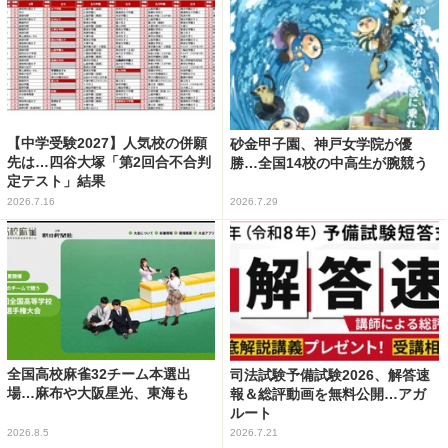
【中学受験2027】人気校の併願
砂金甲子園、神戸女学院が優
先は…四谷大塚「第2回合不合判
勝…全国14校の中高生が腕競う
定テスト」結果
2026.7.16
2026.7.29
全国高校麻雀32チーム本選出
司法試験予備試験2026、解答速
場…麻布や大阪星光、東海も
報＆総評動画を無料公開…アガ
ルート
2026.8.5
2026.7.21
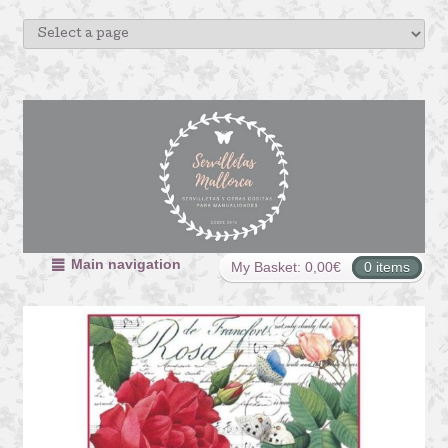
Main navigation
My Basket:
0,00
€
0 items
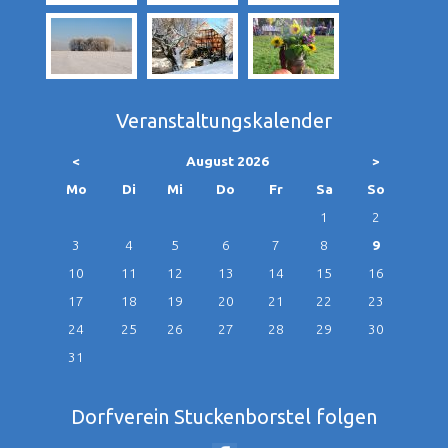
Veranstaltungskalender
<
August 2026
>
ntag
enstag
ttwoch
nnerstag
eitag
mstag
nntag
Mo
Di
Mi
Do
Fr
Sa
So
1
2
3
4
5
6
7
8
9
10
11
12
13
14
15
16
17
18
19
20
21
22
23
24
25
26
27
28
29
30
31
Dorfverein Stuckenborstel folgen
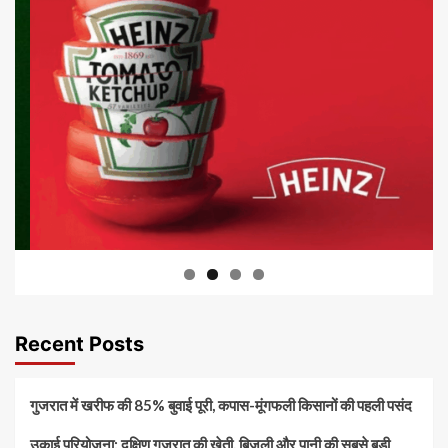
Recent Posts
गुजरात में खरीफ की 85% बुवाई पूरी, कपास-मूंगफली किसानों की पहली पसंद
उकाई परियोजना: दक्षिण गुजरात की खेती, बिजली और पानी की सबसे बड़ी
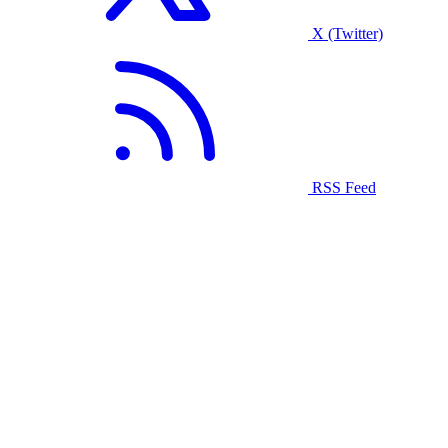
X (Twitter)
RSS Feed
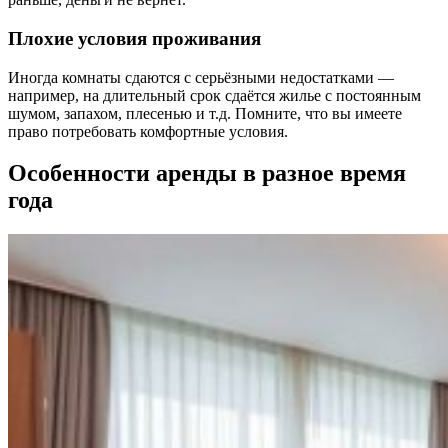
Плохие условия проживания
Иногда комнаты сдаются с серьёзными недостатками —
например, на длительный срок сдаётся жилье с постоянным
шумом, запахом, плесенью и т.д. Помните, что вы имеете
право потребовать комфортные условия.
Особенности аренды в разное время
года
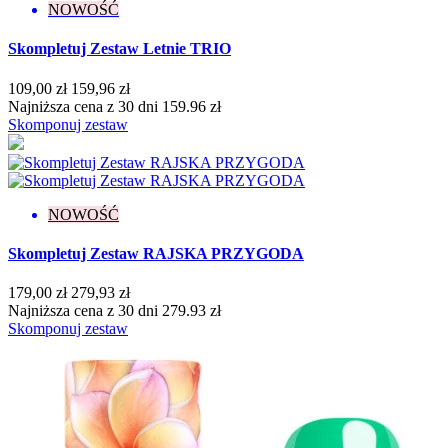
NOWOŚĆ
Skompletuj Zestaw Letnie TRIO
109,00 zł
159,96 zł
Najniższa cena z 30 dni 159.96 zł
Skomponuj zestaw
NOWOŚĆ
Skompletuj Zestaw RAJSKA PRZYGODA
179,00 zł
279,93 zł
Najniższa cena z 30 dni 279.93 zł
Skomponuj zestaw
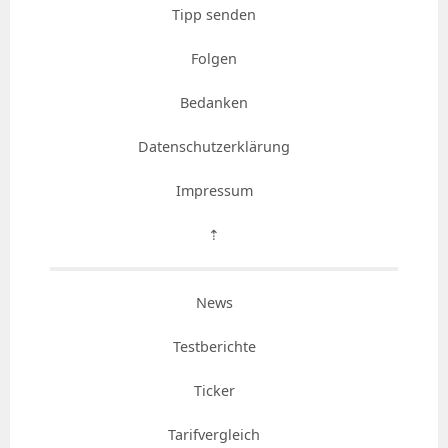
Tipp senden
Folgen
Bedanken
Datenschutzerklärung
Impressum
⇡
News
Testberichte
Ticker
Tarifvergleich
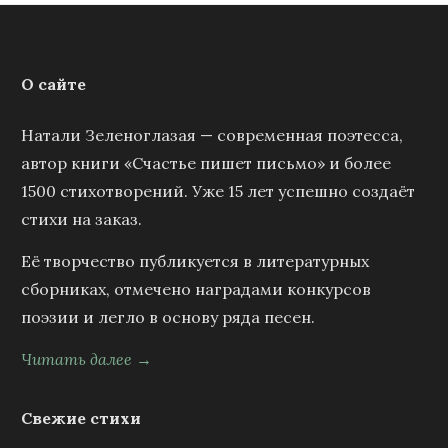
О сайте
Натали Зеленоглазая — современная поэтесса,
автор книги «Счастье пишет письмо» и более
1500 стихотворений. Уже 15 лет успешно создаёт
стихи на заказ.
Её творчество публикуется в литературных
сборниках, отмечено наградами конкурсов
поэзии и легло в основу ряда песен.
Читать далее →
Свежие стихи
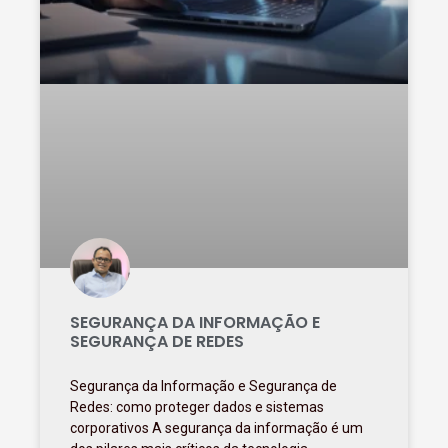
SEGURANÇA DA INFORMAÇÃO E
SEGURANÇA DE REDES
Segurança da Informação e Segurança de
Redes: como proteger dados e sistemas
corporativos A segurança da informação é um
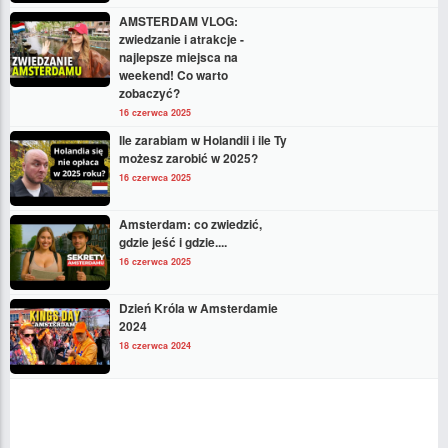
AMSTERDAM VLOG:
zwiedzanie i atrakcje -
najlepsze miejsca na
weekend! Co warto
zobaczyć?
16 czerwca 2025
Ile zarabiam w Holandii i ile Ty
możesz zarobić w 2025?
16 czerwca 2025
Amsterdam: co zwiedzić,
gdzie jeść i gdzie....
16 czerwca 2025
Dzień Króla w Amsterdamie
2024
18 czerwca 2024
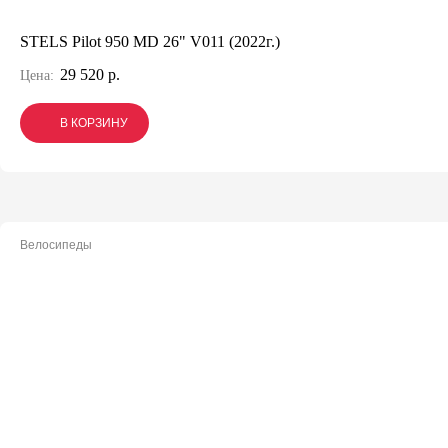
STELS Pilot 950 MD 26" V011 (2022г.)
29 520 р.
Цена:
В КОРЗИНУ
В КОРЗИНУ
В КОРЗИНУ
Велосипеды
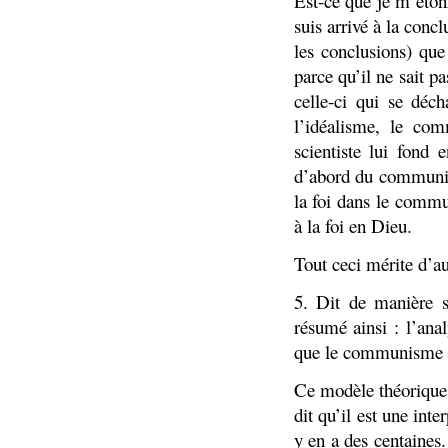
Est-ce que je m’éto
suis arrivé à la conc
les conclusions) qu
parce qu’il ne sait p
celle-ci qui se déc
l’idéalisme, le com
scientiste lui fond 
d’abord du communis
la foi dans le com
à la foi en Dieu.
Tout ceci mérite d’a
5. Dit de manière 
résumé ainsi : l’ana
que le communisme 
Ce modèle théoriqu
dit qu’il est une int
y en a des centaines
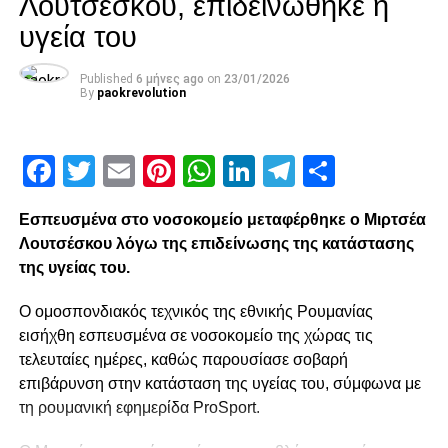
Λουτσέσκου, επιδεινώθηκε η
Facebook
Twitter
Email
Pinterest
WhatsApp
LinkedIn
Telegram
Μοιρασ
υγεία του
RELATED TOPICS:
Published
6 μήνες ago
on
23/01/2026
By
paokrevolution
UP NEXT
«Διπλό στη Λεωφόρο»
DON'T MISS
Facebook
Twitter
Email
Pinterest
WhatsApp
LinkedIn
Telegram
Μοιρασ
Στον τελικό τα αετόπουλα της Κ17!
Εσπευσμένα στο νοσοκομείο μεταφέρθηκε ο Μιρτσέα
paokrevolution
Λουτσέσκου λόγω της επιδείνωσης της κατάστασης
της υγείας του.
Ο ομοσπονδιακός τεχνικός της εθνικής Ρουμανίας
εισήχθη εσπευσμένα σε νοσοκομείο της χώρας τις
τελευταίες ημέρες, καθώς παρουσίασε σοβαρή
επιβάρυνση στην κατάσταση της υγείας του, σύμφωνα με
τη ρουμανική εφημερίδα ProSport.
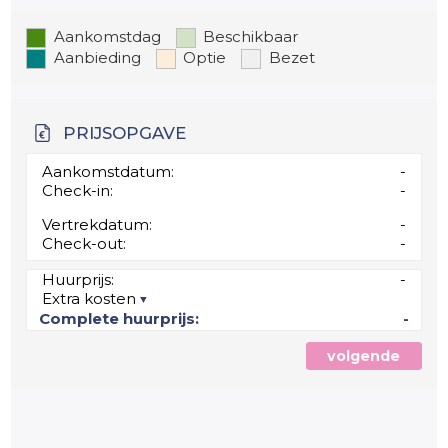
Aankomstdag
Beschikbaar
Aanbieding
Optie
Bezet
PRIJSOPGAVE
Aankomstdatum:
-
Check-in:
-
Vertrekdatum:
-
Check-out:
-
Huurprijs:
-
Extra kosten
Complete huurprijs:
-
volgende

= = = =

▶ [WORK REQUEST]: Write out the whole of the data exactly; the pictures stay out.

▶ [OUTPUT OF THE EXERCISE]:
【中学受験2027】人気校の併願
砂金甲子園、神戸女学院が優
先は…四谷大塚「第2回合不合判
勝…全国14校の中高生が腕競う
定テスト」結果
2026.7.16
2026.7.29
全国高校麻雀32チーム本選出
司法試験予備試験2026、解答速
場…麻布や大阪星光、東海も
報＆総評動画を無料公開…アガ
ルート
2026.8.5
2026.7.21
Main navigation
My Basket:
0,00
€
0 items
Veranstaltungskalender
<
August 2026
>
ntag
enstag
ttwoch
nnerstag
eitag
mstag
nntag
Mo
Di
Mi
Do
Fr
Sa
So
1
2
3
4
5
6
7
8
9
10
11
12
13
14
15
16
17
18
19
20
21
22
23
24
25
26
27
28
29
30
31
Dorfverein Stuckenborstel folgen
Recent Posts
गुजरात में खरीफ की 85% बुवाई पूरी, कपास-मूंगफली किसानों की पहली पसंद
उकाई परियोजना: दक्षिण गुजरात की खेती, बिजली और पानी की सबसे बड़ी
X (Twitter)
RSS Feed
Плохие условия проживания
Иногда комнаты сдаются с серьёзными недостатками —
например, на длительный срок сдаётся жилье с постоянным
шумом, запахом, плесенью и т.д. Помните, что вы имеете
право потребовать комфортные условия.
Особенности аренды в разное время
года
NOWOŚĆ
Skompletuj Zestaw Letnie TRIO
109,00 zł
159,96 zł
Najniższa cena z 30 dni 159.96 zł
Skomponuj zestaw
NOWOŚĆ
Skompletuj Zestaw RAJSKA PRZYGODA
179,00 zł
279,93 zł
Najniższa cena z 30 dni 279.93 zł
Skomponuj zestaw
Tipp senden
Folgen
Bedanken
Datenschutzerklärung
Impressum
⇡
News
Testberichte
Ticker
Tarifvergleich
О сайте
Натали Зеленоглазая — современная поэтесса,
автор книги «Счастье пишет письмо» и более
1500 стихотворений. Уже 15 лет успешно создаёт
стихи на заказ.
Её творчество публикуется в литературных
сборниках, отмечено наградами конкурсов
поэзии и легло в основу ряда песен.
Читать далее →
Свежие стихи
SEGURANÇA DA INFORMAÇÃO E
SEGURANÇA DE REDES
Segurança da Informação e Segurança de
Redes: como proteger dados e sistemas
corporativos A segurança da informação é um
AMSTERDAM VLOG:
zwiedzanie i atrakcje -
najlepsze miejsca na
weekend! Co warto
zobaczyć?
16 czerwca 2025
Ile zarabiam w Holandii i ile Ty
możesz zarobić w 2025?
16 czerwca 2025
Amsterdam: co zwiedzić,
gdzie jeść i gdzie....
16 czerwca 2025
Dzień Króla w Amsterdamie
2024
18 czerwca 2024
STELS Pilot 950 MD 26" V011 (2022г.)
29 520 р.
Цена:
В КОРЗИНУ
В КОРЗИНУ
В КОРЗИНУ
Велосипеды
Est-ce que je m’éto
suis arrivé à la conc
les conclusions) qu
parce qu’il ne sait p
celle-ci qui se déc
l’idéalisme, le com
scientiste lui fond 
d’abord du communis
la foi dans le com
à la foi en Dieu.
Tout ceci mérite d’a
5. Dit de manière 
résumé ainsi : l’ana
que le communisme 
Ce modèle théoriqu
dit qu’il est une int
y en a des centaines
Λουτσέσκου, επιδεινώθηκε η
Facebook
Twitter
Email
Pinterest
WhatsApp
LinkedIn
Telegram
Μοιρασ
υγεία του
RELATED TOPICS:
Published
6 μήνες ago
on
23/01/2026
By
paokrevolution
UP NEXT
«Διπλό στη Λεωφόρο»
DON'T MISS
Facebook
Twitter
Email
Pinterest
WhatsApp
LinkedIn
Telegram
Μοιρασ
Στον τελικό τα αετόπουλα της Κ17!
Εσπευσμένα στο νοσοκομείο μεταφέρθηκε ο Μιρτσέα
paokrevolution
Λουτσέσκου λόγω της επιδείνωσης της κατάστασης
της υγείας του.
Ο ομοσπονδιακός τεχνικός της εθνικής Ρουμανίας
εισήχθη εσπευσμένα σε νοσοκομείο της χώρας τις
τελευταίες ημέρες, καθώς παρουσίασε σοβαρή
επιβάρυνση στην κατάσταση της υγείας του, σύμφωνα με
τη ρουμανική εφημερίδα ProSport.
Aankomstdag
Beschikbaar
Aanbieding
Optie
Bezet
PRIJSOPGAVE
Aankomstdatum:
-
Check-in:
-
Vertrekdatum:
-
Check-out:
-
Huurprijs:
-
Extra kosten
Complete huurprijs:
-
volgende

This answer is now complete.